[Entries from a dataset]
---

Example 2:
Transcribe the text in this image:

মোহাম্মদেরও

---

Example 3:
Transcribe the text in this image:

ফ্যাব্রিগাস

Stated exercise>
Can you return every line of the items above, character for character, with nothing changed?

Problem solution>
---

Example 2:
Transcribe the text in this image:

মোহাম্মদেরও

---

Example 3:
Transcribe the text in this image:

ফ্যাব্রিগাস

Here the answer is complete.